**Exercise**
Return the lines below exactly as they are, starting with the line that contains "family: Violaceae" and ending with the line that contains "genus: Apis", both included.

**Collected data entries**
# # # # # # #

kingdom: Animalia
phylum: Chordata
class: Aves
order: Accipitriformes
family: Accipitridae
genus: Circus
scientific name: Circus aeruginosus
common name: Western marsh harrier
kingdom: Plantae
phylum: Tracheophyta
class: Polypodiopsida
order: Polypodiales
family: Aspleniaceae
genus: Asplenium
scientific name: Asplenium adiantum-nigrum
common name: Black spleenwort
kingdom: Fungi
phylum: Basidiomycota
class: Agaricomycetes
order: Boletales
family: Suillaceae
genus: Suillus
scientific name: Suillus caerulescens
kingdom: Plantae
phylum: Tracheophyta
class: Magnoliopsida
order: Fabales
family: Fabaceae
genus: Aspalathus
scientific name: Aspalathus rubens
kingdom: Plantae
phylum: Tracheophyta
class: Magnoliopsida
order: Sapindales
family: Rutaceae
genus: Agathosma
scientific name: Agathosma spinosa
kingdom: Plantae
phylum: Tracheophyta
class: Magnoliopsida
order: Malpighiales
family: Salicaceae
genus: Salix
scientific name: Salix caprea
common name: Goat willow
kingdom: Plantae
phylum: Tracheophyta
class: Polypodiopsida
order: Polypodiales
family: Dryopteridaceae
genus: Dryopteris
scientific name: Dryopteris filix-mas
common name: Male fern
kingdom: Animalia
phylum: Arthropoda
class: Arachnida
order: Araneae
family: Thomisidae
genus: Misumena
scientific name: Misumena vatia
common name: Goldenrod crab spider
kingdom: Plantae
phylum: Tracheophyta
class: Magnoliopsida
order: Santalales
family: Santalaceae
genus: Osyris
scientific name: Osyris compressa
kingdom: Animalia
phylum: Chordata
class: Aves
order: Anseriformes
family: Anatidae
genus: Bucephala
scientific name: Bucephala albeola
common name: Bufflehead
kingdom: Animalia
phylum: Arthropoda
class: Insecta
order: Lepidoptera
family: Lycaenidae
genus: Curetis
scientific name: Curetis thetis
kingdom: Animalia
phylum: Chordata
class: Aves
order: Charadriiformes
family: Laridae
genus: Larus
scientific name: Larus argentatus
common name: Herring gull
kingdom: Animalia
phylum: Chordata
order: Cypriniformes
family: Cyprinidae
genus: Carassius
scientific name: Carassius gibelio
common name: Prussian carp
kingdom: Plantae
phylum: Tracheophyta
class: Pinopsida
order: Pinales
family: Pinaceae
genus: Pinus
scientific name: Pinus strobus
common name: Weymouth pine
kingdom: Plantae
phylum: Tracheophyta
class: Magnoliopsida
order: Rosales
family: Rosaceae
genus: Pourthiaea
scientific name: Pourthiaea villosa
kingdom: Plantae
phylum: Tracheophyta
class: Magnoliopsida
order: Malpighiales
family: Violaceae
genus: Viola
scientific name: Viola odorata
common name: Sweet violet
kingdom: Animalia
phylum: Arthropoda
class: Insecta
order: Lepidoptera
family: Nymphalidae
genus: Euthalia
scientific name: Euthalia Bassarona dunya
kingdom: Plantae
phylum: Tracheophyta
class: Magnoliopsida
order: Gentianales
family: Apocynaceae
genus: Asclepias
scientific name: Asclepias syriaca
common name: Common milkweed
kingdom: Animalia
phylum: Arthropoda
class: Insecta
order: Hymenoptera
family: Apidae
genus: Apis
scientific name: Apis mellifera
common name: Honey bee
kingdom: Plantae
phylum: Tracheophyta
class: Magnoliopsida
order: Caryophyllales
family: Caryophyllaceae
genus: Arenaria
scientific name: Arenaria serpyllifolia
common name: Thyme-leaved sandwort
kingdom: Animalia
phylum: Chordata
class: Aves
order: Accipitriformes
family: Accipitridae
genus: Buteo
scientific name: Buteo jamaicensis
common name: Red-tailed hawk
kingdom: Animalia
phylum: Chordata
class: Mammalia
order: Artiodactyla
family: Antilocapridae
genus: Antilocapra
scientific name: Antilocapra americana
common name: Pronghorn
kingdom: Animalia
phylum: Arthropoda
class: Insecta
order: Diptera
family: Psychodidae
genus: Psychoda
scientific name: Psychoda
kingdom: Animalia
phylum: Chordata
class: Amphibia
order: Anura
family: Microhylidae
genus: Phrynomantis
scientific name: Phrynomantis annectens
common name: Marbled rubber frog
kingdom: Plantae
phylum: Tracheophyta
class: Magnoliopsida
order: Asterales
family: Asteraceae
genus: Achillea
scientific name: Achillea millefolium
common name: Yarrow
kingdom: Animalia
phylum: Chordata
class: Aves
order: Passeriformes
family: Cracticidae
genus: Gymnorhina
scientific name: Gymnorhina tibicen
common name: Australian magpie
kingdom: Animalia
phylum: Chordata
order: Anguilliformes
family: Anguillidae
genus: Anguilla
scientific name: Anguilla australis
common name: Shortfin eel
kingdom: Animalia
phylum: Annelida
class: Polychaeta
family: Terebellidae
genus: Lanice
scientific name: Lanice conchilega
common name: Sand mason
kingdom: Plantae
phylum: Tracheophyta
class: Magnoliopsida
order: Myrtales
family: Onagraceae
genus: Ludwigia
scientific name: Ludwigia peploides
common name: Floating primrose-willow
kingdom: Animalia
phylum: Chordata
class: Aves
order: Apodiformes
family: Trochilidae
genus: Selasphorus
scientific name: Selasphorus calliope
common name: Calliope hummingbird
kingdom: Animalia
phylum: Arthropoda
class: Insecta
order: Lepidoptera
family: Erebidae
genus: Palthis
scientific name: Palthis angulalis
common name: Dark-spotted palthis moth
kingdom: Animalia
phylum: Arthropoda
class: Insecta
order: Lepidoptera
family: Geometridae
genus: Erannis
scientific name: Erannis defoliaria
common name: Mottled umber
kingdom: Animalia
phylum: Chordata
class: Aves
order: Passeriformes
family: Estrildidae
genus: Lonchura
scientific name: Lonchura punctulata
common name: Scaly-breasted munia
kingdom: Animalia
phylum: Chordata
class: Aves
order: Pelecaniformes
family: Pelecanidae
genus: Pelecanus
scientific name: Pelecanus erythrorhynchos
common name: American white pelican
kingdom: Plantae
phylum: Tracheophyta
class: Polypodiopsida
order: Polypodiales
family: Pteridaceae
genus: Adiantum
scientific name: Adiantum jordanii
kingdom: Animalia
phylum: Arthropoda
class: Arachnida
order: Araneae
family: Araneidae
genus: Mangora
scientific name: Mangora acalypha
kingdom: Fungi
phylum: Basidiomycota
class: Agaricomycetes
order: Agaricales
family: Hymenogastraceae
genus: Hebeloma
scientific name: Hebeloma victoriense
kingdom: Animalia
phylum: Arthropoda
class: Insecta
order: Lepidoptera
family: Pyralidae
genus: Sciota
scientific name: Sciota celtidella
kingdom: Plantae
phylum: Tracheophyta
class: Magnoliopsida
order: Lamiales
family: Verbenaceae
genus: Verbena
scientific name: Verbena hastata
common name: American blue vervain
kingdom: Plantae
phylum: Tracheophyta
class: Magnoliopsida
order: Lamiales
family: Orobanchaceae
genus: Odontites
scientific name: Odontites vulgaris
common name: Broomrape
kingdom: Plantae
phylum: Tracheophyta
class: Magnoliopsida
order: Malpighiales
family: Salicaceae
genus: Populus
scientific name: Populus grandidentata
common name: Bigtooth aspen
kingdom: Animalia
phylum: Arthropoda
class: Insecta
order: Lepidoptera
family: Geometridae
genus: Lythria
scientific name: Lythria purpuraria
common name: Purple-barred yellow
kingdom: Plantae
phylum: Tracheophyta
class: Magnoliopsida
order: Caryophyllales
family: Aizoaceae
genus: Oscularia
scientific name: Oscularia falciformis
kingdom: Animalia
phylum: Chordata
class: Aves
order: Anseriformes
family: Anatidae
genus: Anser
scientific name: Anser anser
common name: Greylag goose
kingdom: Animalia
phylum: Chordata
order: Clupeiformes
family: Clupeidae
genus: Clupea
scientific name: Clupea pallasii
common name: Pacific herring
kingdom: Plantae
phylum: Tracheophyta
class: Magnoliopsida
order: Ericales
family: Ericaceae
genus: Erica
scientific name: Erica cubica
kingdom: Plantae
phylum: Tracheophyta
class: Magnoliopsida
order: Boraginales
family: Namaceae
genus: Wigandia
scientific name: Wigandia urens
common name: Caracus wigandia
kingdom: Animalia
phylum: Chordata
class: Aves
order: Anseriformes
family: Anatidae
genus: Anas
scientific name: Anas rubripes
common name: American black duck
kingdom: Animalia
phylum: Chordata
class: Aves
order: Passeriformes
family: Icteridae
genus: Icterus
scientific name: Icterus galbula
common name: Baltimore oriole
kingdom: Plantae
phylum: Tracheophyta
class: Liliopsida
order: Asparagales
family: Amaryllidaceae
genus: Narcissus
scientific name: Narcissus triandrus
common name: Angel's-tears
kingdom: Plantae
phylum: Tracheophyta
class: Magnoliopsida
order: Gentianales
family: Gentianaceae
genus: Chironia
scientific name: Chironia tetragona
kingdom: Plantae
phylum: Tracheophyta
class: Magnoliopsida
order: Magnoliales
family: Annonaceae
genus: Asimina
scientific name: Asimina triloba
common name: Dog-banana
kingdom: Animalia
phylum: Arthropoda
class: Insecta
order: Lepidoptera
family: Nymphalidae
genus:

# # # # # # #

**Reply**
family: Violaceae
genus: Viola
scientific name: Viola odorata
common name: Sweet violet
kingdom: Animalia
phylum: Arthropoda
class: Insecta
order: Lepidoptera
family: Nymphalidae
genus: Euthalia
scientific name: Euthalia Bassarona dunya
kingdom: Plantae
phylum: Tracheophyta
class: Magnoliopsida
order: Gentianales
family: Apocynaceae
genus: Asclepias
scientific name: Asclepias syriaca
common name: Common milkweed
kingdom: Animalia
phylum: Arthropoda
class: Insecta
order: Hymenoptera
family: Apidae
genus: Apis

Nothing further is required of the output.